» Tasks to perform
**A.** Using the reviews of "The One" below, decide whether each statement agrees with them: (i) Nick Levine gave the song four out of five stars; (ii) Jason Shawhan placed the song at number 10 on his year-end chart; (iii) The Boston Globe described the song as an "icy dance-pop anthem." Answer yes or no for each, and quote the words that settle it.
**B.** According to the reviews of "The One" below, what publication was Tom Ewing writing for?

Jax Spike from About.com said that the song isn't bad, but he did say the song failed to add anything "new to the table in the progression of the album." However, Jason Shawhan from the same website ranked the song at 12 for his "Song of the Year" chart. Tom Ewing from Pitchfork Media had declared "This kind of unfussy, hook-first music is what Minogue has always been best at, and back in her comfort zone she thrives." Giving the song four out of five stars, Nick Levine from Digital Spy wrote: "This glittery, shimmering techno-pop beauty suits Minogue perfectly, and she responds by investing it with one of her better vocal performances, managing to sound angelic and lusty at exactly the same time. It won't be enough to save X, but 'The One' is a neat reminder that almost nobody beats Kylie when she's on top form."

Peter Robinson from The Observer gave it an acclaimed remark by calling it "a sad disco epic" and said the song is ranked for being one of her best songs ever in her career.
The Boston Globe called it an "icy dance-pop anthem." Chris True from Allmusic called the song a "cold, calculated dance-pop that is more indicative of her recent work". BBC Music said "though even that is topped by "The One", which follows in her fine tradition of making songs capable of both breaking your heart and shaking your rump." Evan Sawdey from PopMatters suggested the song would have been good back in her Stock Aitken Waterman days, but said "which, it should be noted, is not a good thing." Dave Hughes from Slant Magazine said along with "Stars"; "[although the songs] don't break a lot of new ground for Minogue, at least she sounds comfortable on them."

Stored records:
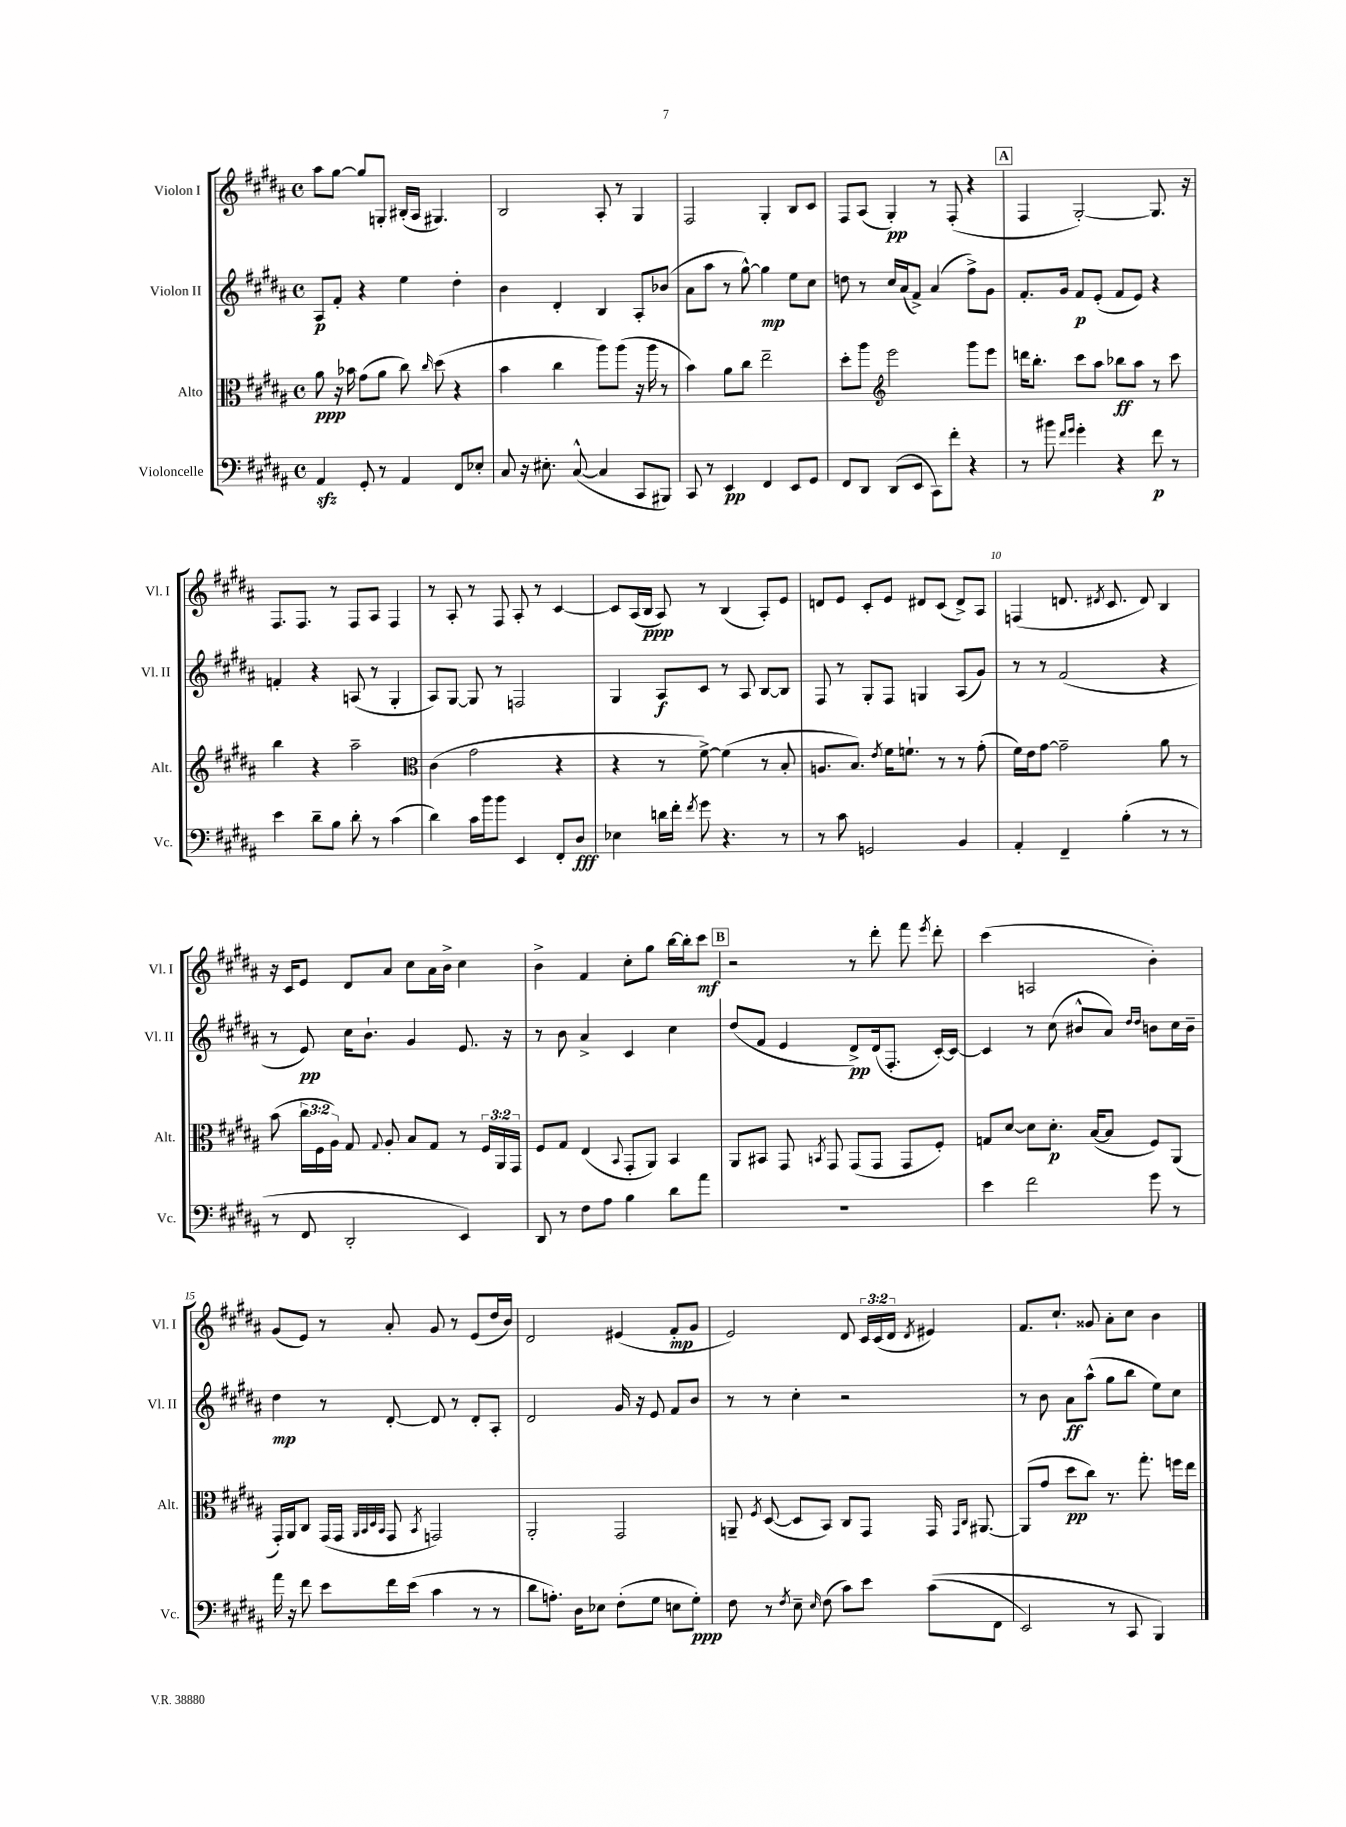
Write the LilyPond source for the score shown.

<<
\new StaffGroup <<
\new Staff = "s0" \with { instrumentName = "Violon I" shortInstrumentName = "Vl. I" } {
    \clef treble \key b \major \defaultTimeSignature \time 4/4 \override Staff.TupletNumber.text = #tuplet-number::calc-fraction-text
    \autoBeamOff ais''8[ gis''8]~ gis''8[ g8]-. bis16[-.( ais16] gis4.) |
    b2 ais8-. r8 gis4 |
    fis2 gis4-. b8[ cis'8] |
    fis8[ ais8]( gis4-.\pp) r8 fis8-.( r4 |
    \mark \markup { \box "A" } fis4 gis2~-.) gis8. r16 |
    fis8.[ fis8.] r8 fis8[ ais8] fis4 |
    r8 ais8-. r8 fis8 ais8-. r8 cis'4~ |
    cis'8[ ais16( b16]\ppp ais8) r8 b4( ais8[-.) e'8] |
    d'8[ e'8] cis'8[-. e'8] dis'8[ cis'8]( dis'8[->) ais8] |
    f4( d'8. \acciaccatura { dis'8 } cis'8. dis'8) b4 |
    r16 cis'16[ e'8] dis'8[ ais'8] cis''8[ ais'16 b'16]-> cis''4 |
    b'4-> fis'4 cis''8[-. gis''8] b''16[~ b''16-. cis'''8]\mf |
    \mark \markup { \box "B" } r2 r8 dis'''8-. fis'''8 \acciaccatura { e'''8 } dis'''8-. |
    cis'''4( a2 b'4-.) |
    gis'8[( e'8]) r8 ais'8-. gis'8 r8 e'8[( dis''16 b'16]) |
    dis'2 eis'4( fis'8[-.\mp gis'8] |
    e'2) dis'8 \tuplet 3/2 { cis'16[ cis'16( dis'16] } \acciaccatura { dis'8 } eis'4) |
    fis'8.[ cis''8.]-! gisis'8 ais'8[-. cis''8] b'4 \bar "|." |
}
\new Staff = "s1" \with { instrumentName = "Violon II" shortInstrumentName = "Vl. II" } {
    \clef treble \key b \major \defaultTimeSignature \time 4/4
    \autoBeamOff ais8[\p fis'8]-. r4 e''4 dis''4-. |
    b'4 dis'4-. b4 ais8[-. bes'8]( |
    ais'8[ ais''8] r8 gis''8~-^) gis''4\mp e''8[ cis''8] |
    d''8 r8 cis''16[ ais'16( fis'8]->) ais'4( fis''8[->) gis'8] |
    \mark \markup { \box "A" } fis'8.[-. gis'16] fis'8[\p e'8]-.( fis'8[ e'8]) r4 |
    f'4-. r4 a8( r8 gis4-. |
    ais8[) gis8]~ gis8 r8 f2 |
    gis4 ais8[\f cis'8] r8 ais8 b8[~ b8] |
    fis8 r8 gis8[-. fis8] g4 ais8[( gis'8]) |
    r8 r8 fis'2( r4 |
    r8 e'8\pp) cis''16[ b'8.]-! gis'4 e'8. r16 |
    r8 b'8 ais'4-> cis'4 cis''4 |
    \mark \markup { \box "B" } dis''8[( fis'8] e'4 dis'8[->\pp) dis'16( fis8.]-. cis'16[~-.) cis'16]~ |
    cis'4 r8 cis''8( bis'8[-^ ais'8]) \grace { dis''16[ dis''16] } b'8[ cis''16 b'16]-- |
    dis''4\mp r8 dis'8~-. dis'8 r8 dis'8[-. ais8]-. |
    dis'2 gis'16 r16 e'8 fis'8[ b'8] |
    r8 r8 cis''4-. r2 |
    r8 b'8 ais'8[\ff ais''8]-^( gis''8[ b''8] e''8[) cis''8] \bar "|." |
}
\new Staff = "s2" \with { instrumentName = "Alto" shortInstrumentName = "Alt." } {
    \clef alto \key b \major \defaultTimeSignature \time 4/4 \override Staff.TupletNumber.text = #tuplet-number::calc-fraction-text
    \autoBeamOff ais'8\ppp r16 bes'16 gis'8[( ais'8] cis''8) \grace { cis''16 } dis''8( r4 |
    b'4 cis''4 ais''8[) ais''8]( r16 ais''16 r8 |
    b'4) ais'8[ cis''8] e''2-- |
    dis''8[-. ais''8] \clef treble e'''2 gis'''8[ e'''8] |
    \mark \markup { \box "A" } d'''16[ b''8.]-. cis'''8[ ais''8] bes''8[\ff ais''8] r8 cis'''8 |
    b''4 r4 ais''2-- |
    \clef alto cis'4( gis'2 r4 |
    r4 r8 fis'8~->) fis'4( r8 b8-. |
    a8.[ b8.]) \acciaccatura { e'8 } fis'16[ f'8.]-! r8 r8 gis'8-.( |
    fis'16[) e'16 gis'8]~ gis'2-- ais'8 r8 |
    b'8( \tuplet 3/2 { cis''16[ fis16 ais16]) } gis8 \appoggiatura { gis8 } ais8-. b8[ gis8] r8 \tuplet 3/2 { fis16[ ais,16 gis,16] } |
    fis8[ gis8] e4( \appoggiatura { b,8 } gis,8[-. ais,8]) b,4 |
    \mark \markup { \box "B" } ais,8[ bis,8] gis,8 \acciaccatura { b,8 } gis,8 gis,8[( gis,8] gis,8[ fis8]-.) |
    g8[ dis'8]~ dis'8[ dis'8.]-.\p b16[~( b8] fis8[) ais,8]( |
    gis,16[-.) ais,16 cis8] gis,16[( gis,16] \grace { ais,32[ b,32 dis32 b,32] } gis,8 \acciaccatura { b,8 } g,2) |
    ais,2-. gis,2 |
    a,8-- \acciaccatura { fis8 } dis8~( dis8[ b,8]) cis8[ gis,8] gis,16 \grace { gis,16[ cis16] } ais,8.~ |
    ais,8[( gis'8] dis''8[\pp cis''8]) r8. gis''8.-. f''16[ e''16] \bar "|." |
}
\new Staff = "s3" \with { instrumentName = "Violoncelle" shortInstrumentName = "Vc." } {
    \clef bass \key b \major \defaultTimeSignature \time 4/4
    \autoBeamOff ais,4\sfz gis,8-. r8 ais,4 fis,8[ ees8]-. |
    cis8 r16 eis8.-. cis8~-^( cis4 cis,8[ bis,,8]) |
    cis,8 r8 e,4\pp fis,4 e,8[ gis,8] |
    fis,8[ dis,8] dis,8[( e,8] cis,8[) fis'8]-. r4 |
    \mark \markup { \box "A" } r8 bis'8 \grace { fis'16[ gis'16] } gis'4-. r4 fis'8\p r8 |
    e'4 dis'8[-- b8] dis'8-. r8 cis'4( |
    dis'4) cis'16[ b'16 b'8] e,4 fis,8[-. dis8]\fff |
    ees4 d'16[ fis'16]-. \acciaccatura { fis'8 } gis'8 r4. r8 |
    r8 cis'8 g,2 b,4 |
    ais,4-. fis,4-- b4-.( r8 r8 |
    r8 fis,8 dis,2-. e,4) |
    dis,8 r8 fis8[ ais8] b4 dis'8[ ais'8] |
    \mark \markup { \box "B" } R1 |
    e'4 fis'2 gis'8 r8 |
    ais'16 r16 fis'8 e'8[ fis'16 e'16]( cis'4 r8 r8 |
    dis'8[ a8.]-.) dis16[ ees8] fis8[-.( gis8] e8[ gis8]-.\ppp) |
    fis8 r8 \acciaccatura { fis8 } e8-- \grace { e16 } fis8( cis'8[) e'8] cis'8[(\( fis,8] |
    e,2) r8 cis,8 b,,4\) \bar "|." |
}
>>
>>
\layout { \context { \Score \override BarNumber.break-visibility = ##(#f #t #t) barNumberVisibility = #(every-nth-bar-number-visible 5) } }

» Solved tasks
**A.**
(i) Yes: "Giving the song four out of five stars, Nick Levine from Digital Spy wrote"
(ii) No: "Jason Shawhan from the same website ranked the song at 12 for his "Song of the Year" chart."
(iii) Yes: "The Boston Globe called it an "icy dance-pop anthem.""

**B.** Pitchfork Media.